Provided passage:
++++++

In other words, I would like an approach that sums values across a row, where all the columns for a given row are effectively boolean (although the datatype conversion may not be necessary). Several columns in my table are datetime or string, so ideally I would have an approach that first selects the numeric columns.
Current Dataframe example and Desired Output
+---+---------- +----------+------------
|USER| DATE |COUNT_COL1| COUNT_COL2|... DESIRED COLUMN
+---+---------- +----------+------------
| b | 7/1/2019 | 12 | 1 | 2 (2 columns are non-zero)
| a | 6/9/2019 | 0 | 5 | 1
| c | 1/1/2019 | 0 | 0 | 0
Pandas: As an example, in pandas this can be accomplished by selecting the numeric columns,converting to bool and summing with the axis=1. I am looking for a PySpark equivalent.
test_cols=list(pandas_df.select_dtypes(include=[np.number]).columns.values)
pandas_df[test_cols].astype(bool).sum(axis=1)
For numericals, you can do it by creating an array of all the columns with the integer values(using df.dtypes), and then use higher order functions. In this case I used filter to get rid of all 0s, and then used size to get the number of all non zero elements per row.(spark2.4+)
from pyspark.sql import functions as F
df.withColumn("arr", F.array(*[F.col(i[0]) for i in df.dtypes if i[1] in ['int','bigint']]))\
.withColumn("DESIRED COLUMN", F.expr("""size(filter(arr,x->x!=0))""")).drop("arr").show()
#+----+--------+----------+----------+--------------+
#|USER| DATE|COUNT_COL1|COUNT_COL2|DESIRED COLUMN|
#+----+--------+----------+----------+--------------+
#| b|7/1/2019| 12| 1| 2|
#| a|6/9/2019| 0| 5| 1|
#| c|1/1/2019| 0| 0| 0|
#+----+--------+----------+----------+--------------+
Let's say you have below df:
df.show()
df.printSchema()
+---+---+---+---+
|_c0|_c1|_c2|_c3|
+---+---+---+---+
| a| 1| 2| 3|
| a| 0| 2| 1|
| a| 0| 0| 1|
| a| 0| 0| 0|
+---+---+---+---+
root
|-- _c0: string (nullable = true)
|-- _c1: string (nullable = true)
|-- _c2: string (nullable = true)
|-- _c3: string (nullable = true)
Using case when statement you can check if column is numeric and then if it is larger than 0. In the next step f.size will return count thanks to f.array_remove which left only cols with True value.
from pyspark.sql import functions as f
cols = [f.when(f.length(f.regexp_replace(f.col(x), '\\d+', '')) > 0, False).otherwise(f.col(x).cast('int') > 0) for x in df2.columns]
df.select("*", f.size(f.array_remove(f.array(*cols), False)).alias("count")).show()
+---+---+---+---+-----+
|_c0|_c1|_c2|_c3|count|
+---+---+---+---+-----+
| a| 1| 2| 3| 3|
| a| 0| 2| 1| 2|
| a| 0| 0| 1| 1|
| a| 0| 0| 0| 0|
+---+---+---+---+-----+

++++++

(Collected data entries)
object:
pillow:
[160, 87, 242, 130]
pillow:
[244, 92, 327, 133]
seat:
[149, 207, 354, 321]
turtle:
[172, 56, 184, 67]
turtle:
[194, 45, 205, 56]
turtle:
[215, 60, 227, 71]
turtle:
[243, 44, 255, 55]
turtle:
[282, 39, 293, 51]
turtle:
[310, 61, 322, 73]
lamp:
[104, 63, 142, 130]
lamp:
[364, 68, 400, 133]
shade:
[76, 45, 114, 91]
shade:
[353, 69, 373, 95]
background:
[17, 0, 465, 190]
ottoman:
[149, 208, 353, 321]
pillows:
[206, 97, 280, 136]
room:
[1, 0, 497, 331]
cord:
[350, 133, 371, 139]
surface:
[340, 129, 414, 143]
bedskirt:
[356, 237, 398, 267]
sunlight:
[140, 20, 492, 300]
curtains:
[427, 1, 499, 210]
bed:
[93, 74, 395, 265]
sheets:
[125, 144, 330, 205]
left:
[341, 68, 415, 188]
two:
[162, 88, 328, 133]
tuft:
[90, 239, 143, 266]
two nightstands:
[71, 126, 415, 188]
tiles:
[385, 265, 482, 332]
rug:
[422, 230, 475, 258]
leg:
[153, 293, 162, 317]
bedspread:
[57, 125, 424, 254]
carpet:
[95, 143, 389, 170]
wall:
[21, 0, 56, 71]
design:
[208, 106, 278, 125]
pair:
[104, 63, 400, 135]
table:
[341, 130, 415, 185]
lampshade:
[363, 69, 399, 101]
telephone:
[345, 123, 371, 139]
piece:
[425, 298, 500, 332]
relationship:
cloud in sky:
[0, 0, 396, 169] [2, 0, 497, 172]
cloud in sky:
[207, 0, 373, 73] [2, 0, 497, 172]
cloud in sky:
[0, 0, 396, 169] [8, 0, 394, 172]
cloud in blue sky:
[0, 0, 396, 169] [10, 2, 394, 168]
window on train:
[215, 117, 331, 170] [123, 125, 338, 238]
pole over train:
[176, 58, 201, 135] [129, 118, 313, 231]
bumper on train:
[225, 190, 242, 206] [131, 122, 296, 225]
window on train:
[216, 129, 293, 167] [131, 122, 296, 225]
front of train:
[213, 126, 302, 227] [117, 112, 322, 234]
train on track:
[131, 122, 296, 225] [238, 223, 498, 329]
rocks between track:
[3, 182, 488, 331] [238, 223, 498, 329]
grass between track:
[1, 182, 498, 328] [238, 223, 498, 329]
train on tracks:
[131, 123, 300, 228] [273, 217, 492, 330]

++++++

Work instruction 1:
Answer these about the PySpark thread above:
(a) In the pandas example, which axis is used for the sum?
(b) What Spark version does the first reply say its approach requires?
(c) In the second reply, which function leaves only the True values before the count is taken?
Work instruction 2:
Summarize the PySpark thread in two sentences.

Written answer 1:
(a) axis=1
(b) Spark 2.4 or later
(c) f.array_remove

Written answer 2:
The poster wants a PySpark way to count how many numeric columns in each row are non-zero, matching the pandas approach of selecting numeric columns, converting them to bool and summing with axis=1. One reply builds an array of the integer columns and uses filter and size to count the non-zero values (Spark 2.4+), while another uses a case when check for columns that are numeric and greater than 0, then f.array_remove and f.size to get the count.